= Alazami syndrome =

Rare genetic disorder

Alazami syndrome is a rare autosomal recessive genetic disorder characterized by short stature, severe developmental delays, speech delay, skeletal deformities, intellectual disability, and distinctive facial features (facial dysmorphisms). Facial features include underdevelopment of the cheekbones, deep-set eyes, broad nose and an enlargement at the corners of the mouth (macrostomia). Skeletal deformities include scoliosis and mild epiphyseal changes in the first bones of the fingers (proximal phalanges), but no severe hip dislocation. It was first described by Alazami et al in 2012. The syndrome was presented by a Saudi Arabian family with primordial dwarfism syndrome with LARP7 gene variations.
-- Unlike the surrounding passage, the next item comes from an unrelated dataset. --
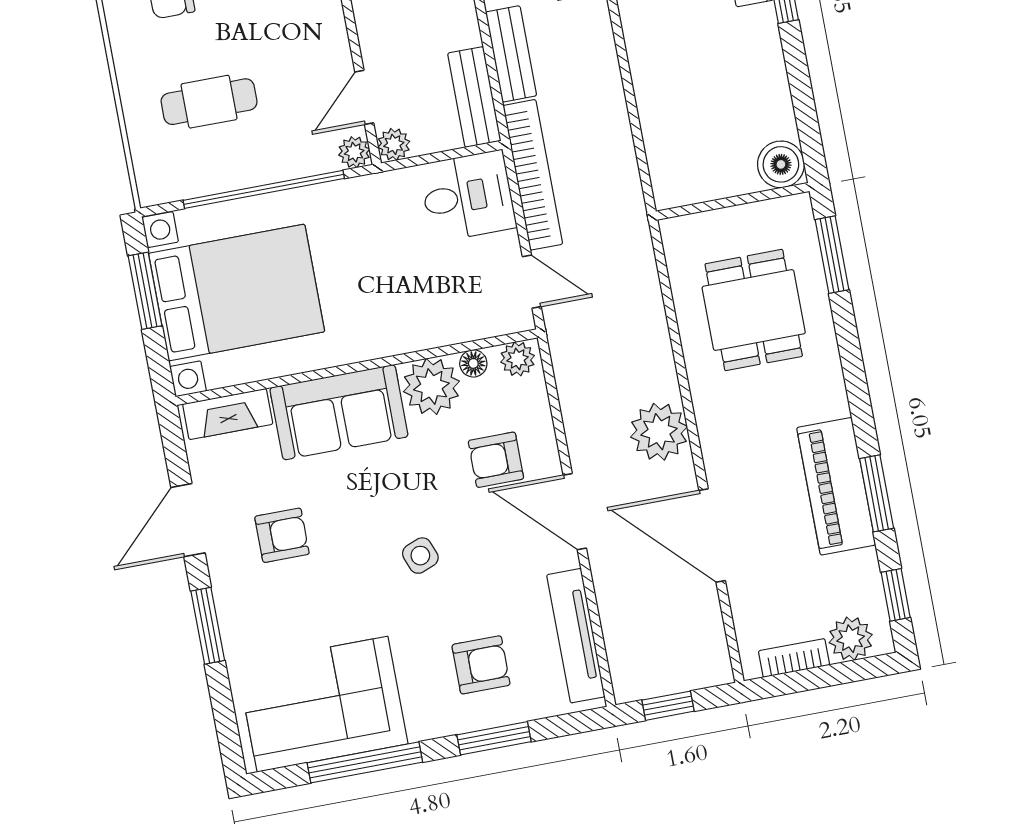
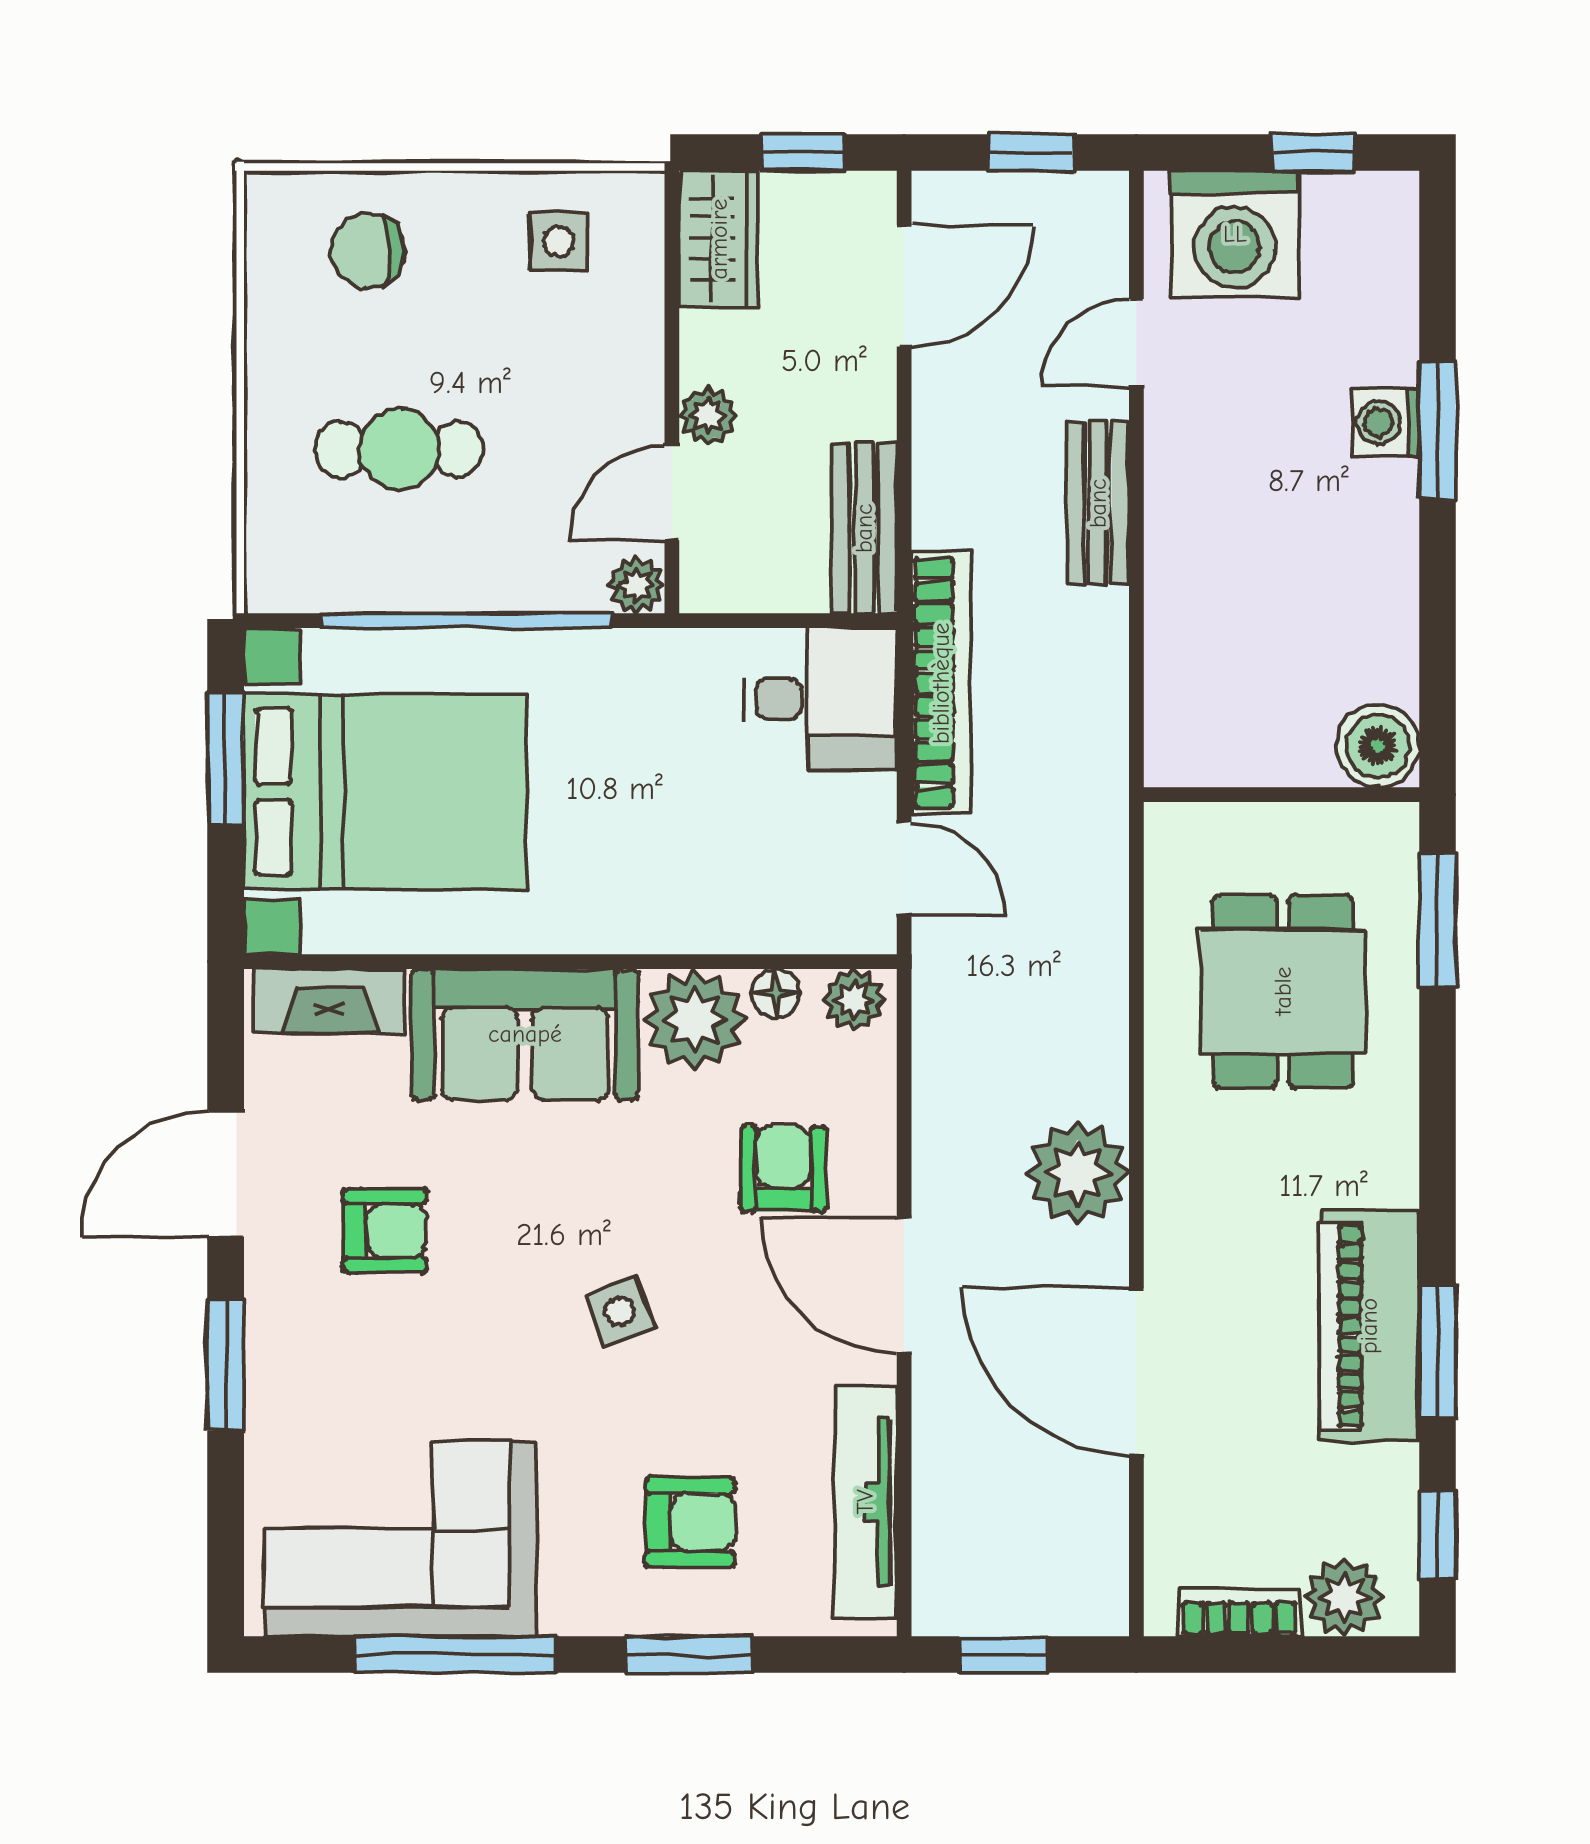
bench: (511, 54) -> (1098, 503), moved
plant: (394, 144) -> (708, 415), moved
armchair: (496, 460) -> (783, 1169), turned 90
Some affected patients show the lack of voluntary coordination of muscle movements (ataxia), manifested as a clumsy walking pattern, with frequent trips or falls.

== Causes ==
The genetic cause of the syndrome is the deletion of LARP7 gene (La ribonucleoprotein 7) located on chromosome 4q25. The gene expresses a small nuclear ribonucleoprotein that hinders a transcription factor required for resuming transcription by RNA polymerase II enzyme. LARP7 loss-of-function mutations in humans suffer from primordial dwarfism, intellectual disabilities, and facial characteristics changes. Several Alazami syndrome patients show a reduced telomerase activity and very short lymphocyte telomeres. Even though thyroid cancer is rare among children and adolescents, those with this disease are LARP7 variants and have Alazami syndrome and tumor susceptibility.